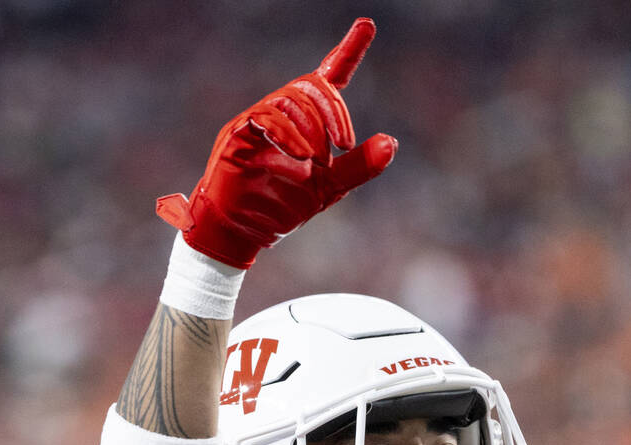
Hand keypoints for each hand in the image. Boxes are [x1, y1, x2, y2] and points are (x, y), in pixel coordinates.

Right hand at [156, 18, 396, 268]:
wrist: (243, 232)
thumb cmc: (280, 208)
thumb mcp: (329, 188)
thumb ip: (359, 166)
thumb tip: (391, 142)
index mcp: (306, 121)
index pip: (328, 76)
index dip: (348, 51)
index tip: (368, 26)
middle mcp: (281, 113)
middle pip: (312, 86)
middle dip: (334, 111)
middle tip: (345, 142)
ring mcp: (257, 121)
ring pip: (289, 98)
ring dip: (313, 125)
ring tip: (319, 158)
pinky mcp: (238, 134)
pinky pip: (265, 117)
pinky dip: (287, 133)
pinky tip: (300, 155)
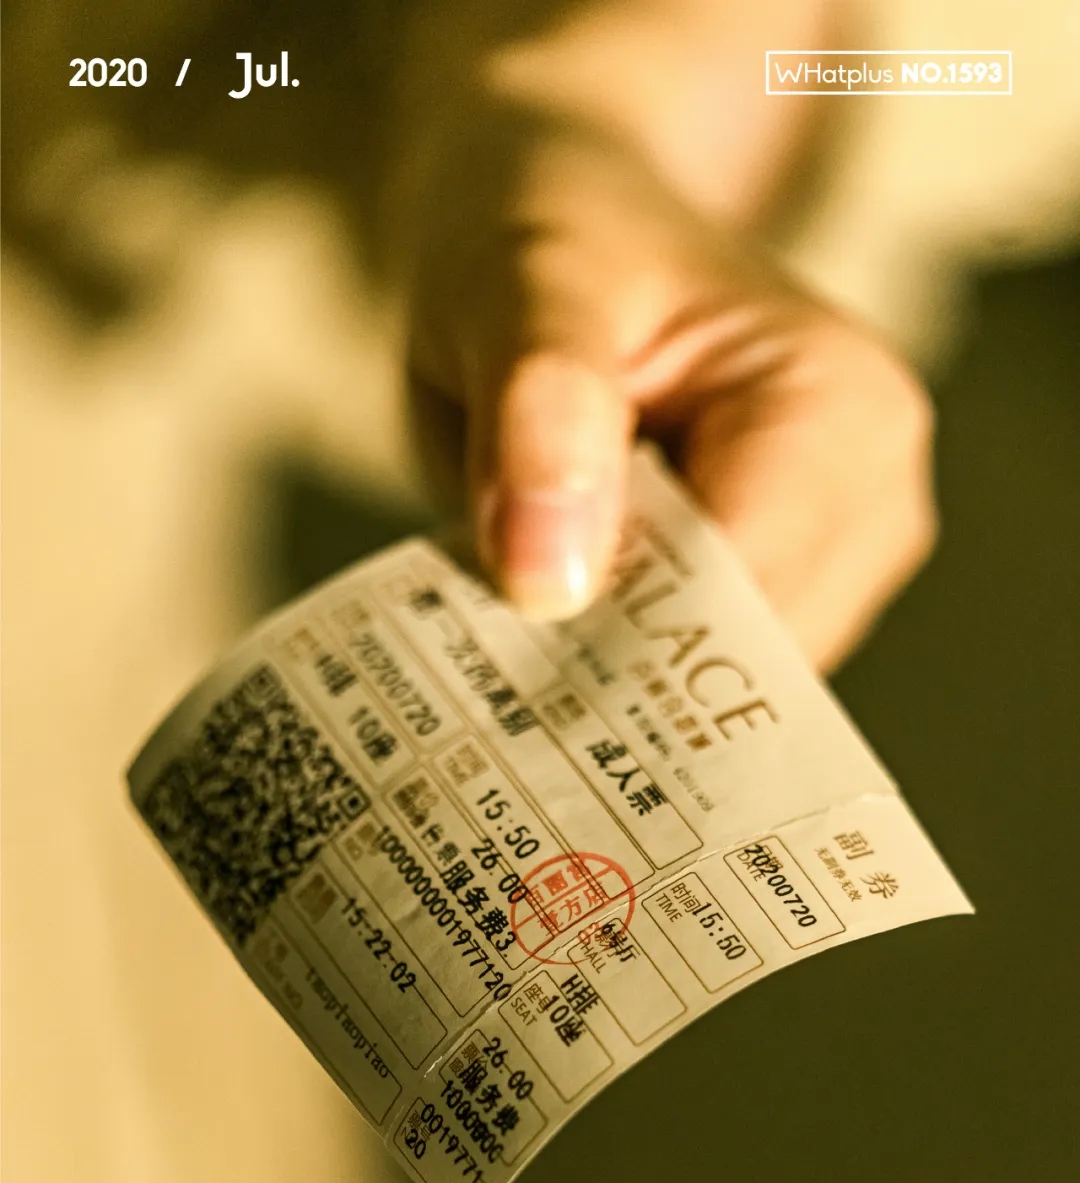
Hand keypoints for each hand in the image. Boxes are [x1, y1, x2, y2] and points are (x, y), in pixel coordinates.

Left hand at [401, 124, 934, 669]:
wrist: (568, 219)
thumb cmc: (550, 229)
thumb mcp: (516, 280)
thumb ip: (538, 407)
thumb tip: (550, 580)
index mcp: (837, 408)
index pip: (739, 599)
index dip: (618, 654)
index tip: (503, 673)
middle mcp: (872, 494)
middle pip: (739, 664)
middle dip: (611, 676)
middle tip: (488, 649)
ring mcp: (842, 556)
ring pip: (720, 692)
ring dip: (607, 678)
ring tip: (516, 609)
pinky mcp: (794, 592)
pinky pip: (704, 676)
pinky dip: (619, 667)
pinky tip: (555, 617)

● ● ●

_Try it:_
The lines holding the string "thumb" in the listing above are what you should copy out.

_Solution for this exercise:_
thumb cmc: (280, 208)
thumb mcp: (329, 188)
thumb ip: (359, 166)
thumb tip: (391, 142)
thumb cmc: (550, 229)
thumb mcp: (516, 280)
thumb ip: (538, 407)
thumb tip: (550, 580)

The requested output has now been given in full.